Torcida acompanha a partida na arquibancada inferior de Camp Nou
Foto Sérgio Giglio
Se no primeiro jogo que assisti estive no lugar mais alto do estádio, nessa partida ocupamos o lugar atrás do gol, no anel inferior do estádio. A parte em que assistimos a outra partida estava fechada. A presença do público foi grande (40 mil pessoas, embora parecesse menos) apesar do frio que fazia no dia, uma terça-feira à noite.
Gol do time do Ronaldinho
Foto Sérgio Giglio
Assistir a uma partida de futebol em que o erro não será contestado tem outro sentido. É um outro jogo. Ainda mais quando estão em campo os grandes astros desse futebol mundial. Uma partida como essas faz com que a valorização da habilidade individual seja colocada em primeiro plano. Claro que a pouca exigência pela marcação se comparada a uma partida que pertença a algum campeonato altera a dinâmica do jogo. Se o que se preza nesse tipo de jogo é a habilidade e a pouca marcação, o resultado todos já sabem: inúmeros gols.

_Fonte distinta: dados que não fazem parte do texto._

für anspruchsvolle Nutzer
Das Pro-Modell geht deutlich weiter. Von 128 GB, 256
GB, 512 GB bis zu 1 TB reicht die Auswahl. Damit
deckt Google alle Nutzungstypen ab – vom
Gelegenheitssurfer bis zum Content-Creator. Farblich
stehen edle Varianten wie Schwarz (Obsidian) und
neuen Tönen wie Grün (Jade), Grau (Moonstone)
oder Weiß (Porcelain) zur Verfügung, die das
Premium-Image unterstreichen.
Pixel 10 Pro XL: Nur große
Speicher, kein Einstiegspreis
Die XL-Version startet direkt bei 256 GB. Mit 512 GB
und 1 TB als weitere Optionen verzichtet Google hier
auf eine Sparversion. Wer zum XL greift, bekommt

Placar apresenta resultado do final do primeiro tempo
Foto Sérgio Giglio
Não foi à toa que o placar final da partida, vitória por 6 a 3 do time de Ronaldinho, cause algum espanto nos dias atuais, se no passado, as formas do jogar eram outras e os placares eram mais altos que os atuais.
Ronaldinho acompanha a jogada
Foto Sérgio Giglio
Não há dúvidas que assisti partidas melhores e mais interessantes que as duas descritas nesse texto. Entender como os barceloneses se relacionam com o clube facilita o entendimento da frase que o “Barcelona é mais que um clube”, ele representa o modo de ser do catalão. A oportunidade de ver no estádio jogadores (mesmo brasileiros) que somente vimos pela televisão é uma experiência interessante.

Cena do jogo
Foto Sérgio Giglio
Com a saída cada vez mais cedo dos jogadores brasileiros para o exterior a única forma de vê-los em campo será no exterior. Apesar desse fato, as partidas acompanhadas tornaram-se significativas pelo contexto em que aconteceram (meu primeiro jogo no exterior), a presença das grandes estrelas e um jogo em prol das vítimas de uma das maiores catástrofes da história da humanidade, transformou esses jogos em partidas especiais.
Visão geral do campo
Foto Sérgio Giglio
sobre o autor
Sérgio Settani Giglio é graduado e mestre em Educação Física pela UNICAMP. Integrante do GIEF (Grupo Interdisciplinar de Estudos sobre Futebol); do MEMOFUT (Grupo de Literatura e Memória do Futebol) e do GEPEFIC (Grupo de Estudo e Pesquisa em Educação Física e Cultura). Atualmente é professor no curso de Educação Física da Uninove.